Понятно, что этому-то мы и должны сверх внешних, вышеозначенных причин — приписать преступления толпы. Потому что, если описание человеческого характера, сделанное Серги, имеет твердое основание, а не представляет из себя простого уподобления, то очень логично и естественно допустить, что самые низкие слои характера подымаются наверх, когда психологическая буря совершенно переворачивает наш организм.
Однако то, что какой-нибудь человек, в особенности человек народа, которого долгие века цивилизации приучили к состраданью, делается в одно мгновение неограниченным властителем и в тоже время палачом, — не проходит для него безнаказанно. Хотя его и толкает на преступление просыпающийся в нем дикий инстинкт, хоть он и возбужден против своих жертв, нанося им оскорбления и несправедливости, но при всем том он смутно чувствует, что совершает какой-то необычайный поступок, и душа его, подобно Макбетовой, "полна скорпионов".

• _Исходные данные_:
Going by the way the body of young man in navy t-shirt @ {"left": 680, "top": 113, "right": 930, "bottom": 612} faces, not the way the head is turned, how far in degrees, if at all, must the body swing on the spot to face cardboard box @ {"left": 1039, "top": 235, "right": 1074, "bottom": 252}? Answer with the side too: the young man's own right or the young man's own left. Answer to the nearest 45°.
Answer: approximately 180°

• _Задания_:
a) С чьей душой во фрагменте о преступлениях толпы сравнивается душа человека, совершающего преступление?
b) Продолжите фрагмент о преступлениях толпы после его последнего предложения.

• _Ответы_:
a) С душой Макбета: она «полна скорпионов».

b)
"Несмотря на это, он, благодаря страшному противоречию, не поддается полученной в наследство гуманности, которая в нем возмущена: она удерживает его, он раздражается еще больше, и чтобы ее потушить, у него нет других средств, кроме одного — "упиться ужасами", прибавляя все новые убийства, так как убийство — особенно в том виде, в каком оно им совершается, т. е. при помощи холодного оружия и над беззащитными — производит в его животной и нравственной машине две необычайные и потрясающие ее эмоции: с одной стороны чувство всемогущества, которым можно злоупотреблять, не подвергаясь никакому контролю или опасности для собственной жизни, — и с другой — чувство разнообразно совершаемого кровавого убийства с его постоянным аккомпанементом: судорогами и криками".
Так писал Тэн; но не всегда человек поступает вопреки внутреннему голосу, советующему ему быть гуманным и сострадательным; не всегда бывает, что человек уступает инстинкту человекоубийства.
Если верно, что толпа совершает подчас такие жестокости, которые никогда даже не снились самому пылкому воображению, но также истинно и то, что иногда она не совершает многих чудовищных преступлений, даже будучи в состоянии их совершить.
Рядом со слепой, жестокой, неукротимой, потерявшей всякое чувство справедливости, находящейся в состоянии буйного умопомешательства толпой — существует толпа, которая не переходит через известные границы, которая раскаивается, совершив какое-нибудь преступление, и следует советам того, кто желает водворить в ней спокойствие.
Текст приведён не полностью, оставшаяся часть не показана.